2. Input Evaluation (Evaluasi Masukan)
Tahap kedua dari model CIPP adalah evaluasi input,
atau evaluasi masukan. Menurut Eko Putro Widoyoko, evaluasi masukan
membantu mengatur keputusan, menentukan sumber-sumber yang ada,
alternative apa yang diambil, apa rencana dan strategi untuk mencapai
tujuan, dan bagaimana prosedur kerja untuk mencapainya. Komponen
evaluasi masukan meliputi : 1) Sumber daya manusia, 2) Sarana dan
peralatan pendukung, 3) Dana atau anggaran, dan 4) Berbagai prosedur dan
aturan yang diperlukan. Dalam hal ini pertanyaan-pertanyaan yang dapat
diajukan pada tahap evaluasi masukan ini adalah :
- Apakah makanan yang diberikan kepada siswa berdampak jelas pada perkembangan siswa?
- Berapa orang siswa yang menerima dengan senang hati atas makanan tambahan itu?
- Bagaimana reaksi siswa terhadap pelajaran setelah menerima makanan tambahan?

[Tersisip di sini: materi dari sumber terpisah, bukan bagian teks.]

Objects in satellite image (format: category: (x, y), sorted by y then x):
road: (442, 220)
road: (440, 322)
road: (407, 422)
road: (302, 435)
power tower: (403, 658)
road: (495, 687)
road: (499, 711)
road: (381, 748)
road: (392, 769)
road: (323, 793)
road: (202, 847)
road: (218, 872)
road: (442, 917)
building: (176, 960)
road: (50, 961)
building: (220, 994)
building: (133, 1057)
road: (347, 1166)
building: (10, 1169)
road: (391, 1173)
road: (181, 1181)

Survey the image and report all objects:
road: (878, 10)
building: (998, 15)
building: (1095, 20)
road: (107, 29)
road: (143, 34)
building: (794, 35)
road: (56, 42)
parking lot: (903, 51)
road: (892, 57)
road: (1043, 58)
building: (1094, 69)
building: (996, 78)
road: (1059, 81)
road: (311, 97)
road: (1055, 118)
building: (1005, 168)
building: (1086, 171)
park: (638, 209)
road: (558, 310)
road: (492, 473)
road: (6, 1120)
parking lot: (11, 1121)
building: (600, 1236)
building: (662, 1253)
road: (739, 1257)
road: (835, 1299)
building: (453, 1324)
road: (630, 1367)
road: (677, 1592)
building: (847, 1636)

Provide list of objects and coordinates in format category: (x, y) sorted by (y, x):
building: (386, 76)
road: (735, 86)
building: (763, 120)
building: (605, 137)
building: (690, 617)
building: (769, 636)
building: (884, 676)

- Seberapa tinggi kenaikan nilai siswa setelah menerima makanan tambahan?
Menurut Stufflebeam sebagaimana yang
dikutip Suharsimi Arikunto, mengungkapkan bahwa pertanyaan yang
berkenaan dengan masukan mengarah pada pemecahan masalah yang mendorong
diselenggarakannya program yang bersangkutan.
3. Process Evaluation (Evaluasi Proses)
Worthen & Sanders (1981 : 137) dalam Eko Putro Widoyoko menjelaskan bahwa, evaluasi proses menekankan pada tiga tujuan : “ 1)

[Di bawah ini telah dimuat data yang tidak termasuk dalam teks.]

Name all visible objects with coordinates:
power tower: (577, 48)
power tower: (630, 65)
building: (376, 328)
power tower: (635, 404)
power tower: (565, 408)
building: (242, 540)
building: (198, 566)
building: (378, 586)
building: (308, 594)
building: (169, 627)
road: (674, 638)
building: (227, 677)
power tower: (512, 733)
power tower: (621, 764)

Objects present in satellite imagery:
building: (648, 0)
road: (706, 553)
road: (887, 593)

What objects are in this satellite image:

do detect or predict in procedural design or its implementation during
implementation stage, 2) to provide information for programmed decision,
and 3) to maintain a record of the procedure as it occurs “.

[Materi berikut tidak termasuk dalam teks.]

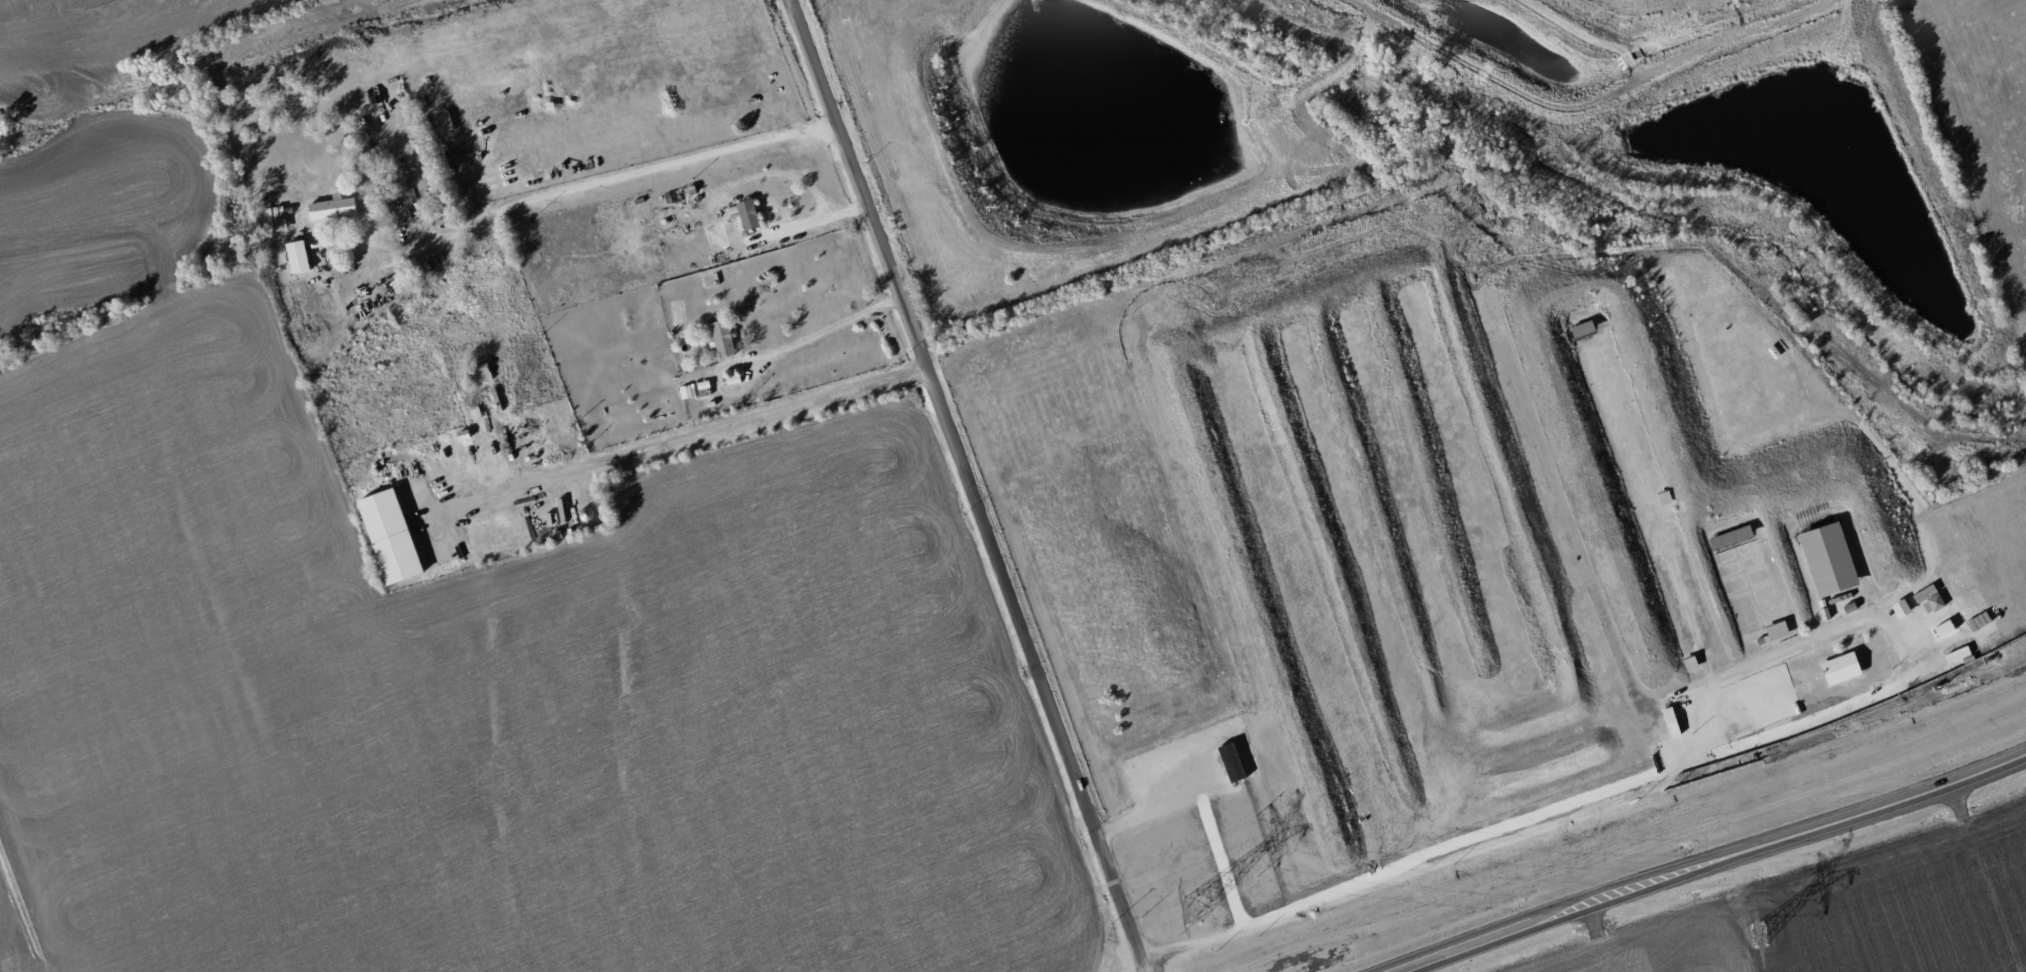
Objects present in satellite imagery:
landfill: (1668, 24)
road: (1668, 63)
road: (589, 182)
building: (332, 208)
building: (745, 214)
building: (297, 256)
building: (722, 338)
road: (765, 356)
building: (480, 373)
road: (670, 436)
road: (965, 486)
building: (390, 536)
building: (1824, 559)
building: (1837, 668)
road: (1677, 760)
building: (1231, 762)
road: (1711, 862)
power tower: (1191, 913)
power tower: (1759, 935)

Evaluasi proses digunakan untuk menditeksi atau memprediksi rancangan
prosedur atau rancangan implementasi selama tahap implementasi,
menyediakan informasi untuk keputusan program dan sebagai rekaman atau
arsip prosedur yang telah terjadi. Evaluasi proses meliputi koleksi data
penilaian yang telah ditentukan dan diterapkan dalam praktik
pelaksanaan program.
Pada dasarnya evaluasi proses untuk
mengetahui sampai sejauh mana rencana telah diterapkan dan komponen apa
yang perlu diperbaiki. Sedangkan menurut Suharsimi Arikunto, evaluasi
proses dalam model CIPP menunjuk pada “apa” (what) kegiatan yang dilakukan dalam program, “siapa” (who) orang yang ditunjuk sebagai penanggung jawab program, “kapan” (when)
kegiatan akan selesai. Dalam model CIPP, evaluasi proses diarahkan pada
seberapa jauh kegiatan yang dilaksanakan didalam program sudah
terlaksana sesuai dengan rencana.
Oleh Stufflebeam diusulkan pertanyaan-pertanyaan untuk proses sebagai berikut :
- Apakah pelaksanaan program sesuai dengan jadwal?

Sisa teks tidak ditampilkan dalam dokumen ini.